There were armies of unfit, the poor, who simply could not compete. And 
just as nature weeds out the unfit, an enlightened society ought to weed 
out its unfit and permit them to die off so as not to weaken the racial 
stock.
This idea eventually led to a variety of practices and beliefs, e.g., 
Nordic Racism, used by German anthropologists and later Nazi theoreticians. 
It also led to eugenics in which, it was believed, the unfit transmit their 
undesirable characteristics. A breeding program for human beings would see 
to it that the unfit did not transmit their undesirable characteristics.

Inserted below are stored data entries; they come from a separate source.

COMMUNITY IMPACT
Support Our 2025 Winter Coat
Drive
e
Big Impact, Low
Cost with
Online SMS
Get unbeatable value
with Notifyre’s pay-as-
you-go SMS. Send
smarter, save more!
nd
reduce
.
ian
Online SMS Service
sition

Another application of a biological concept to human behavior was the 
notion that any attempt to provide welfare for the poor was a tragically 
misguided mistake. Feeding or housing the poor simply permitted them to 
survive and to transmit their unfitness to their children, who in turn 
would pass it on to their children. A spurious piece of sociology about two 
families known as the Jukes and the Kallikaks purported to trace a race of 
criminals and prostitutes to two persons in the Revolutionary War. This 
study was used for many years to demonstrate that "inferiority" was 
inherited.
Many in our culture did not bother to read Spencer, Darwin nor did they 
realize the oversimplification of eugenics. But that is not the point. The 
point is that a piece of ideology got into American life and assumed 
considerable importance. What is also significant is that some, e.g., 
wealthy industrialists, believed that what they were doing was supported by 
science. Yes, they said, the caucasian, European-derived male industrialist 
was at the apex of evolution. And yes, they said, it is undesirable to 
provide, as public policy, governmental support for any plan that would 
perpetuate racial weakness.
Other social theories competed with Social Darwinism. By the 1930s, the New 
Deal created a climate in which the government was responsible for a "net" 

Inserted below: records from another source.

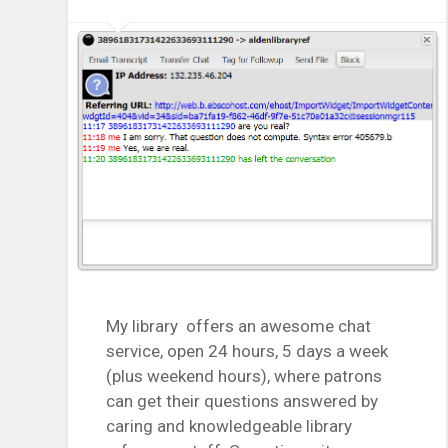
My library offers an awesome chat
service, open 24 hours, 5 days a week
(plus weekend hours), where patrons
can get their questions answered by
caring and knowledgeable library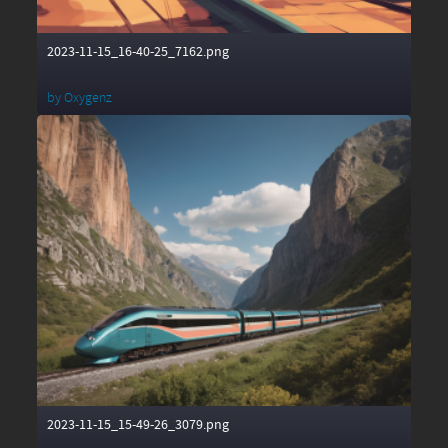
2023-11-15_16-40-25_7162.png
by
Oxygenz
2023-11-15_15-49-26_3079.png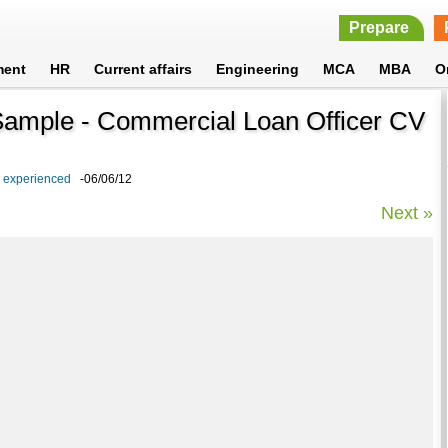
Prepare
ment
HR
Current affairs
Engineering
MCA
MBA
O
Sample - Commercial Loan Officer CV
d experienced
-06/06/12
Next »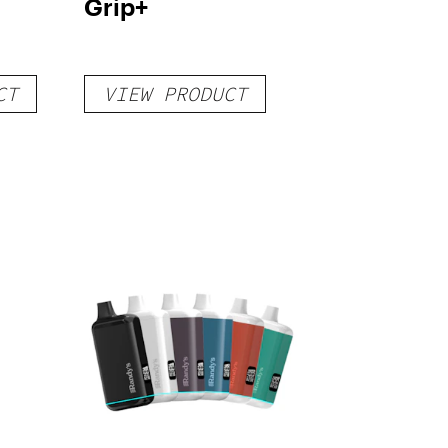
Grip+
CT
VIEW PRODUCT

that would not allow any individual to lapse into abject poverty, 
homelessness on a wide scale, hunger or destitution. However, in the 1980s, 
Ronald Reagan was elected on a platform which declared that New Deal 
policies were responsible for poverty, crime, and all other social 
problems. Government, Reagan kept on repeating, was not any part of a 
solution to the problem. Government was the problem. Therefore, a good many 
policies based upon the "net" concept were weakened or simply eliminated.
As we approach the millennium, it is not accurate to say that 19th century 
Social Darwinism, "Reaganomics," New Deal philosophy or its manifestation 
in the economic policies of President Clinton is now dominant. A fair 
assessment is that all of these ideologies can be found within our 
society--as public policy and as belief structure. The ability of 
conflicting, incompatible social philosophies to live side by side, even 
within the same person, (cite) explains why there is so much unresolved 
conflict, why it is difficult for a given bit of social policy to achieve 
permanence. why, as many have pointed out, there is considerable poverty in 
the wealthiest society in the world.